Yes, that’s still worthwhile in the sense that you are $5 million better off than if you had just paid your taxes. But what is the accurate measure of the burden that the US corporate tax system places on your company? Is it the $10 million, or 5 percent, that you pay on your remaining $80 million in before-tax profits, or is it 30 percent—the bite that $10 million in taxes plus $20 million in tax avoidance costs takes out of your original $100 million? Obviously, it is the latter.

We can’t be sure what corporations would do if they could cut back on the administrative resources and executive energy they now waste on costly and unproductive tax avoidance strategies. They might expand, they might pass cost savings along to consumers through lower prices, they might bring jobs back home that they had previously sent offshore for tax reasons, or they might just pay higher dividends, thereby increasing tax revenue under a regime in which dividends were fully  taxed. But why would progressives not welcome any one of those outcomes?

The bottom line

To sum it all up, it is time for progressives to end their love affair with the corporate income tax. That tax is not well  targeted at corporate shareholders. Too much of its burden spills over onto workers—even the lowest estimates of the labor share are too high, since there is a better alternative. The alternative is to eliminate the corporate tax altogether and tax shareholder income, measured on a mark-to-market basis, at the full individual rate. On top of that, in addition to being  poorly targeted, the corporate tax undermines economic growth by encouraging wasteful tax avoidance strategies.

To be sure, none of this means that progressives should simply sign off on GOP reform plans, either the House version or Trump’s own. Both of those plans cut the top corporate rate while retaining preferential treatment of dividends and capital gains earned by shareholders. As a result, despite various other tweaks to deductions and preferences, both of the GOP plans result in net reductions in total revenue: $1.7 trillion over 10 years for the House plan and $2.6 trillion for the Trump plan.

Those prospective revenue losses in the Trump and House plans should give Senate Democrats some bargaining power, since Senate Majority Leader Mitch McConnell , along with some other Senate conservatives, has repeatedly expressed the view that tax reform should be revenue neutral. A bipartisan compromise could achieve revenue neutrality while sharply cutting the top rate for the corporate tax as long as it also reduced or eliminated the preferential rate on dividends and capital gains. Moving toward mark-to-market treatment of corporate profits would also increase revenue while cutting tax rates at the corporate level.

Given the diversity of political views and the complexity of procedural rules, there is no guarantee that of any bipartisan consensus on tax reform in the immediate future. However, the balance of power in the Whitehouse and Congress that will prevail in 2017 will not last forever. Even if immediate compromise turns out to be impossible, progressives should begin to rethink the kind of tax system they would like to see when and if they are able to enact a plan of their own. In my view, the ideal toward which they aim should include complete elimination of the corporate tax while recouping the lost revenue through full mark-to-market taxation of corporate profits paid to, or accruing to, individual shareholders.

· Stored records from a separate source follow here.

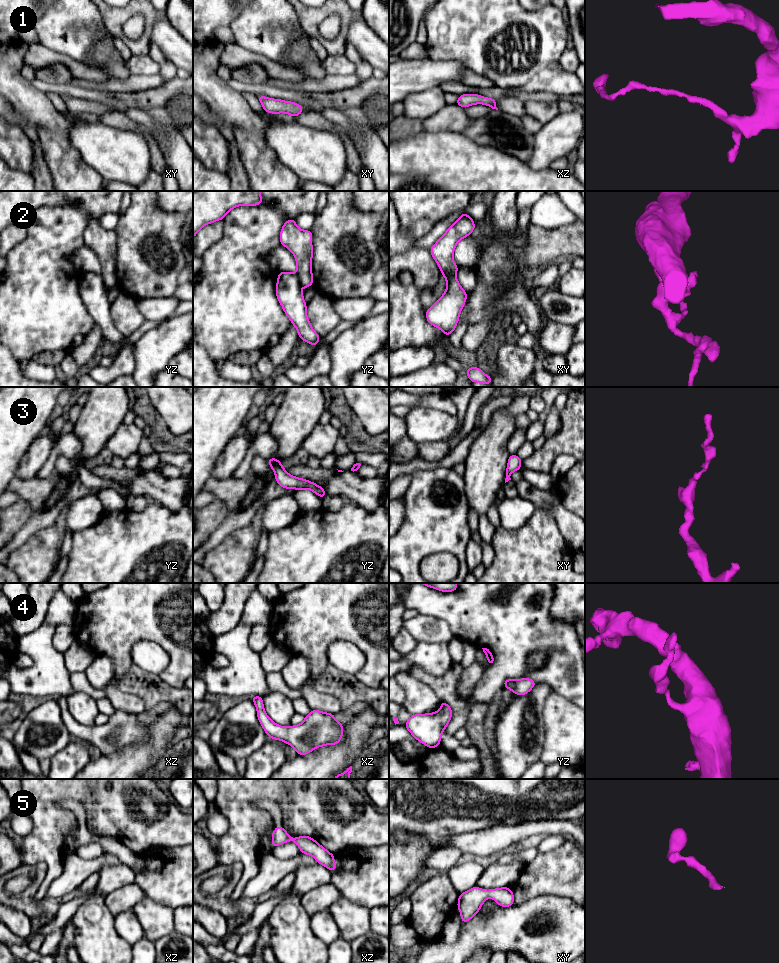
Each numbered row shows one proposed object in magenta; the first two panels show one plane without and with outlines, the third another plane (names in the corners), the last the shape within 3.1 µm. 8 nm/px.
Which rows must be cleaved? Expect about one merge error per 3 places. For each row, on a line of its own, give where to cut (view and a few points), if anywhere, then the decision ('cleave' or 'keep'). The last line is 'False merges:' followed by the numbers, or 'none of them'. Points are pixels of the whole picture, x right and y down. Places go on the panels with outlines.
1: cut none; keep
2: cut yz (296, 273), (302, 285); cleave
3: cut none; keep
4: cut none; keep
5: cut none; keep
False merges: 2

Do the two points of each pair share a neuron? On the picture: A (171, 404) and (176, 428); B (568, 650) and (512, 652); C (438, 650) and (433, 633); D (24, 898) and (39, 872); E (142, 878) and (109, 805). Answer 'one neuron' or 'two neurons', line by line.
A: one neuron
B: one neuron
C: two neurons
D: one neuron
E: two neurons

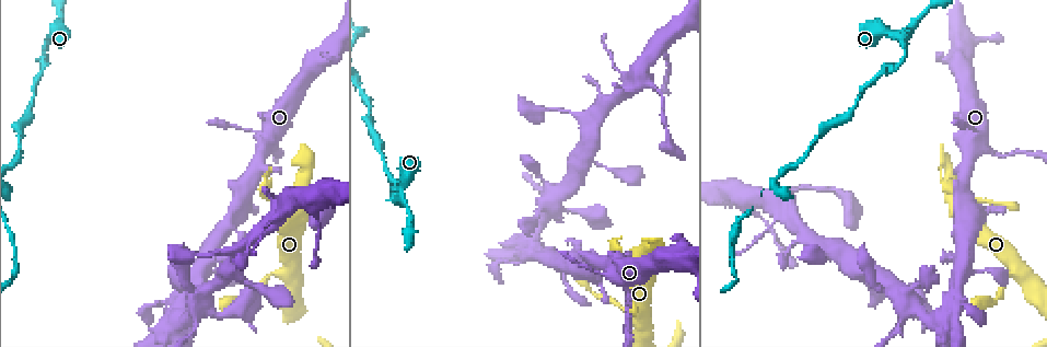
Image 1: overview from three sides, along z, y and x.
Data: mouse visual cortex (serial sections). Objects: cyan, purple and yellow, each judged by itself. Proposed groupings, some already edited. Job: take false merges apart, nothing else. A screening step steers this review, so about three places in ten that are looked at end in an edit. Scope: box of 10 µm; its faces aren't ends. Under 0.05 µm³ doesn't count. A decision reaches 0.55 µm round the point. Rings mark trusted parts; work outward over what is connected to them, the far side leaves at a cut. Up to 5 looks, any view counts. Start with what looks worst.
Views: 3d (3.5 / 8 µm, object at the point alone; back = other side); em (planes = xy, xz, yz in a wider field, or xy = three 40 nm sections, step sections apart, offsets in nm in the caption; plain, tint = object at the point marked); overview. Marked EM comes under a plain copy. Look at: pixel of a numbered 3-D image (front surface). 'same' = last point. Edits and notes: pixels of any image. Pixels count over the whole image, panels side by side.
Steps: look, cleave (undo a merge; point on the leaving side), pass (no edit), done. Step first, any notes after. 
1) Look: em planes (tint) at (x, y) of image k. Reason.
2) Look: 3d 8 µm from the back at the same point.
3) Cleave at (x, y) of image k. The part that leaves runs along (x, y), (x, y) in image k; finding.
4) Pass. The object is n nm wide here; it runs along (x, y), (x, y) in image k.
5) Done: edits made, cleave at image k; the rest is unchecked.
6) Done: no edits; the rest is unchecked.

Look: 3d 8 µm at (899, 37) of image 1. Small branch off a trunk.

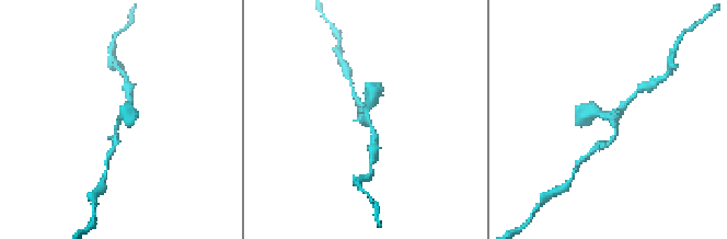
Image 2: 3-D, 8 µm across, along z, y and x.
Look: em xy step 2 (tint) at the same point. 3 arms meet here; the arms are 150, 200, 450 nm wide.

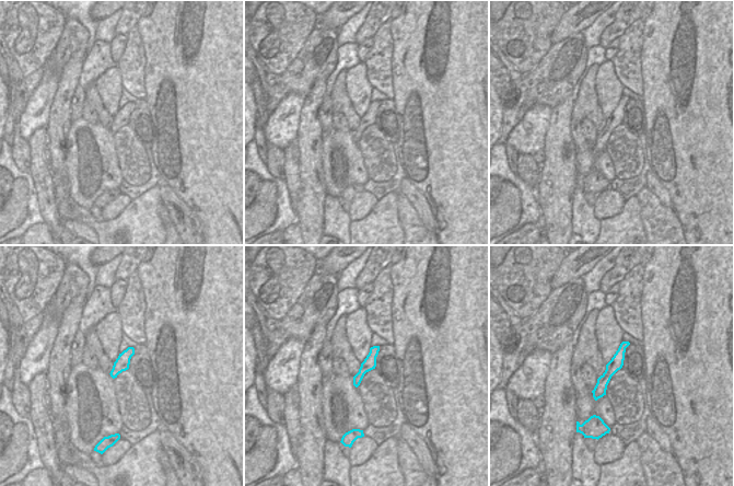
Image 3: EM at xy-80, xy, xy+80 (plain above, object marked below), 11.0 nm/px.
Pass. It runs along (128, 116), (119, 116), (114, 146) in image 2; one cell here.

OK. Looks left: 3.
Look: 3d 3.5 µm at (617, 304) of image 1. A narrow waist.

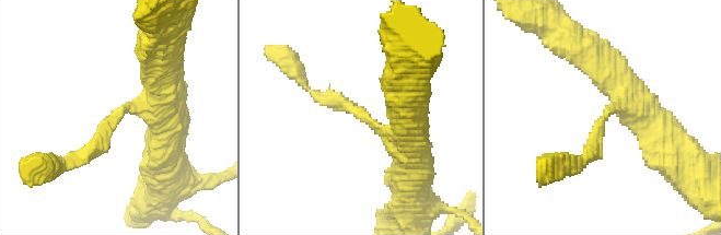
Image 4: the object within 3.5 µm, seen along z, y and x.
Look: em xy step 5 (tint) at (606, 116) of image 4. The arms are 200, 450 nm wide; shape alone is not enough.

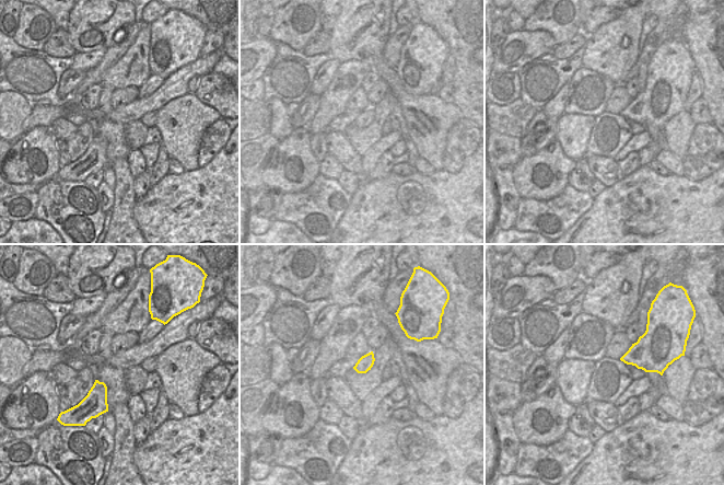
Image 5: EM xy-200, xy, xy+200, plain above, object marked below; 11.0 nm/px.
Look: em xy step 3 (tint) at the same point. Cut it another way.

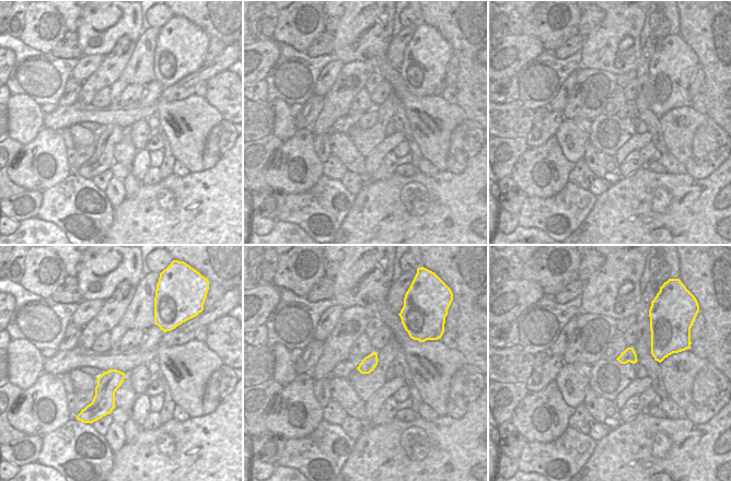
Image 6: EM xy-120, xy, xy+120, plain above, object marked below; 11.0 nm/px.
Pass. It runs along (405, 124), (388, 134), (314, 93) in image 4; all the same cell.

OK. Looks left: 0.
Done: no edits; the rest is unchecked.

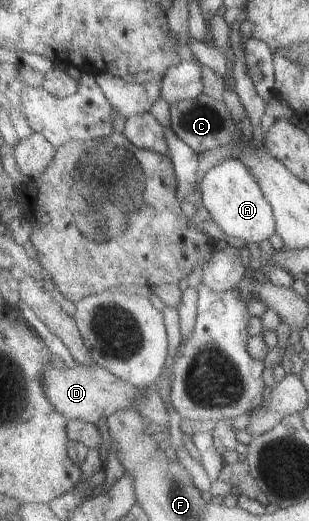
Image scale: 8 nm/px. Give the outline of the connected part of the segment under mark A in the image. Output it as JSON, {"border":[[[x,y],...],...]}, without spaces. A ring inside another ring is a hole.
{"border":[[[239,157],[210,168],[203,175],[198,191],[198,198],[209,212],[210,219],[220,225],[226,235],[247,243],[262,243],[276,233],[275,210],[268,203],[256,176]]]}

A shorter version of this post was previously published by The Milken Institute Review

1 comment:

  1. Using mark to market for stocks would tend to disfavor them over other investments if they are also not marked to market, from private ownership to real estate. Volatility would also mean high taxes when high and losses when low penalizing them more. And since something like 60% to 80% is in tax deferred accounts anyway, not much would be collected anytime soon. An immediate step from current deferred gains to full market value would provide a one time windfall though.